I believe you are incorrect about that mksl. Think about this for a second. What point would it serve for a trader to open a PMA account, say with Fimat, and then open a separate account under the same name, with the same broker that is not PMA where he can daytrade? From a regulatory perspective and compliance perspective, what exactly does this solve? Use some common sense here, the SEC would laugh that out of the park. LOL.
Now, what you could do, is say open a PMA account with Fimat and open a separate account with IB and do all your daytrades with IB and your PMA trades with Fimat. Two different brokers, two different accounts.
Now again, the problem we have here is the cross margin aspect of it, or lack there of. The whole idea of trading in a JBO is to be able to offset risk in as many ways as possible. I think this will be more of an issue for index traders then stock traders. If I trade IBM, there really is no effective way to offset that risk in a JBO other then options on IBM. However, if I trade any index, which I do, I want to be able to daytrade around them, hedge them with options, futures, ETF's whatever and cross trade them against other indices. I seriously cannot imagine a trader who trades indices that would go without this. And there is no way I would want to lay out the full capital for these trades at IB when I know they are offsetting the risk on my positions at Fimat.
Look, I know the braintrust behind this PMA. I have talked to them. They are very angry about the pattern day trader rule, very angry. They have petitioned letters to the SEC and CFTC. If all they had to do was create a 2nd account within their own firm, there is no way they would be making this much fuss. Btw, I posted one of those letters on this site.

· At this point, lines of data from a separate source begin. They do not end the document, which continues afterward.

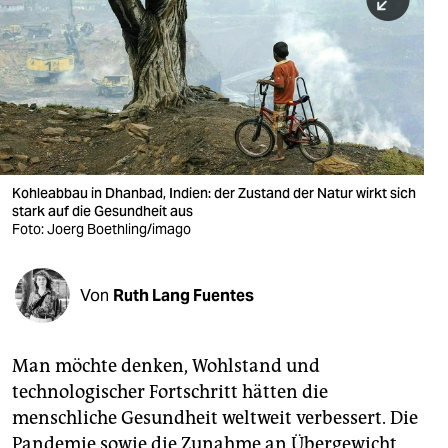
berlin
nord
wahrheit
verlag
verlag
Kohleabbau in Dhanbad, Indien: der Zustand der Natur wirkt sich
stark auf die Gesundheit aus
veranstaltungen
Foto: Joerg Boethling/imago
shop
fragen & hilfe
Von
Ruth Lang Fuentes
unterstützen
Man möchte denken, Wohlstand und
abo
technologischer Fortschritt hätten die
genossenschaft
menschliche Gesundheit weltweit verbessert. Die
Pandemie sowie die Zunahme an Übergewicht,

So like you said mksl, we'll wait and see. Time will tell. And lastly, like I mentioned in a previous post, I still do not believe the average ETer understands what PM and risk based haircuts are. They are not real, they are a facade. In other words, they are like Cinderella. At midnight, she turns into a pumpkin. Well, as you approach expiration, your PMA account turns into Reg T. This will pose many challenges to ET traders and retail traders alike. Especially if you are heavily leverage (why else would you be using a PMA account). You could be forced to liquidate your position at the worst time.
On average my haircut quadruples going into expiration. In other words, it turns into Reg T. If I'm running a 25k haircut initially on a position 5 weeks out, it will be 100k going into the final week. I stand by my statement that very few if anyone on this board truly understands this. Look, I run an office in Chicago and I deal with former floor traders, professional traders and other prop traders who by definition, should understand haircuts. But very few of them actually do. I actually have to go over it with them again and again and again. I seriously doubt the average ETer here has a firm grasp on what this actually means for them. It would be very disappointing for them to scrounge up every penny they have to get into a PMA account only to watch them blow out their account in months and come back here and say, wtf, why did I want a PMA account?